I suck at French. I can’t say or spell anything in French. Why do you bother putting letters in a word if most of them are silent, French speakers? Letters are supposed to be pronounced, no? Trompe-l’œil, c’est la vie, fin de siècle, noblesse oblige, coup d’état, après moi le déluge, force majeure, de rigueur, sang-froid, belle époque, au fait, goddamn denouement, etc. I know what those phrases mean, but when I try to say them, it comes out like someone super-glued my tongue to the roof of my mouth and I instantaneously sound like this:
This week’s Prompt For The Promptless is about L’appel du vide. It’s French and translates to “Call of the Void,” the unexplainable urge to jump when standing on the edge of a cliff, or tall height.
I’ve been there, figuratively and literally. I’ve felt that void calling more than I’d care to admit.
I’m not afraid of heights at all. My favorite hobby as a kid was climbing trees. And I mean really climbing trees, like fifty feet or more in the air. I liked to get all the way up and sway in the breeze. I fell a couple of times on the way down (the hardest part was climbing down), but it never scared me off. In fact, my job as a kid was to clean and repair the roof. My mom is deathly afraid of heights. She couldn’t even watch me be up there. She couldn’t stand to be in the house either since she’d hear my footsteps on the roof and panic. She had to leave the house altogether whenever I cleaned or repaired the roof. She called me fearless and I pretty much was.
It’s still my job to clean the roof whenever I go home to visit, but now, I’m a little more cautious than I used to be. I don’t quite go as close to the edge as I once did. I know what real pain feels like, plus, I don’t have health insurance.
When I was younger, I positively loved roller coasters. I still do, but the jostling gives me headaches these days. I’ve done free fall where you are falling to the ground very fast face down. The first time was amazing. There is a microsecond between jumping and free fall where gravity hasn’t quite kicked in yet and you are truly weightless. That is the best part. I did it again and it wasn’t nearly as good since I knew what to expect.
While you’re up there on the roof or at the very top of a tree or strapped into a harness about to jump, there is a moment when you experience the call of the void. It might manifest as fear or as a graphic vision of yourself splayed on concrete or even just curiosity, but it’s there all the same. You can’t help it. That is your brain warning you that what you are about to do is absolutely ridiculous and it does not approve, because your brain’s job is to keep you in one piece. It can’t very well do that at terminal velocity.
For the truly stubborn thrill-seekers, the call of the void is a last-ditch effort to smack us into sense. It’s your brain saying, “Fine, you want to defy generations of evolution by jumping out of an airplane farther from the ground than man was ever intended to be in the first place? OK, let’s do it then. Jump. See if I care,” hoping that reverse psychology will work.

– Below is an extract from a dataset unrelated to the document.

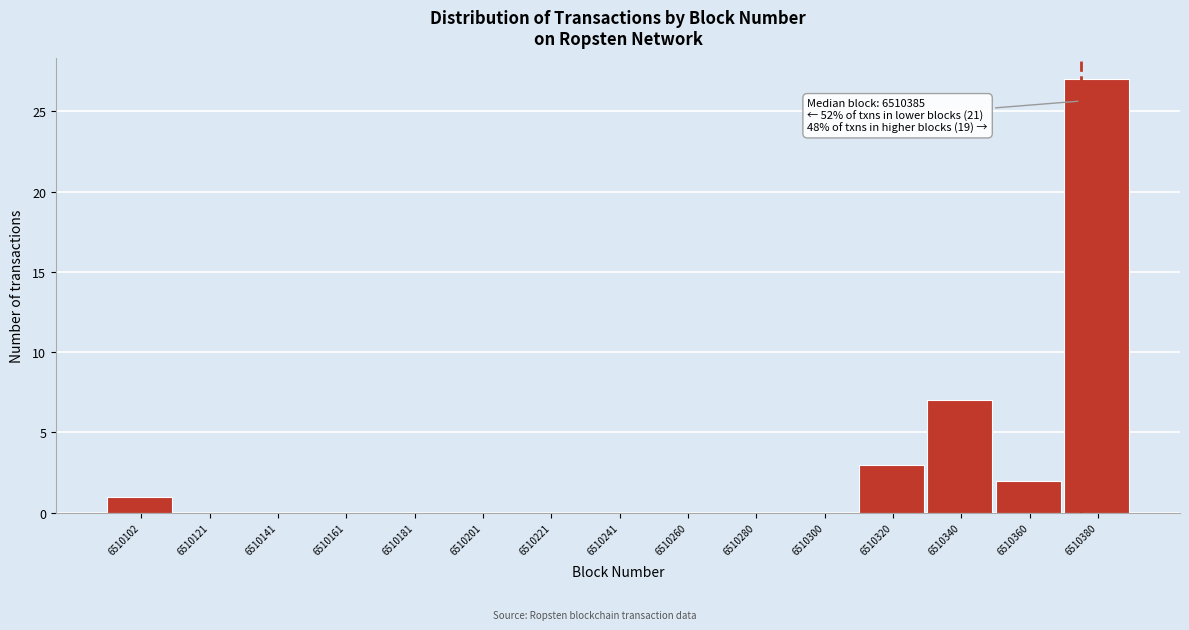

Reading left to right, list all the values displayed in this chart.

6510102=1	6510121=0	6510141=0	6510161=0	6510181=0	6510201=0	6510221=0	6510241=0	6510260=0	6510280=0	6510300=0	6510320=3	6510340=7	6510360=2	6510380=27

My brain and I haven’t always gotten along. It tries to protect us, while I try to destroy us. My brain says, “Do not smoke all of this crack in front of you.” “Do not go 160 miles an hour on the freeway.” “Do not intentionally starve yourself, silly. Eat something.” The void says smoke, speed, starve. The void does not care about my well-being.
The void wants to be fed. It wants me to feel that ecstatic rush of real danger without harnesses and helmets, before I splat on the ground forevermore.
The void lives within all of us and makes itself known to some more than others. For some, they barely even notice it. It takes up quiet residence in the back of our minds and goes to sleep. For others, it is an active screaming, calling, pleading and yelling. It will only stop when we give into it. It will only stop when it wins. Some of us don’t have the power to ignore it, to defeat it, to put it away.
I’ve faced my void before. I’ve stood at the edge of my personal abyss and listened to my void that I named Eeyore. He wanted me to crawl inside the darkness with him. The longer you stay in, the harder it is to get out, until Eeyore swallows you altogether. I got out.
I’ve faced the void in one way or another. I’ve seen it. I’ve listened to it. I’ve tried to ignore it and I’ve succumbed to it. I have spent a lot of time inside the blackness, but I crawled back out. I’m still here.
The void lies. It is selfish. It doesn’t care about you. It wants you all to itself. No matter what you do, don’t listen to the void. Climb back out and throw a damn pipe bomb inside of it if you have to.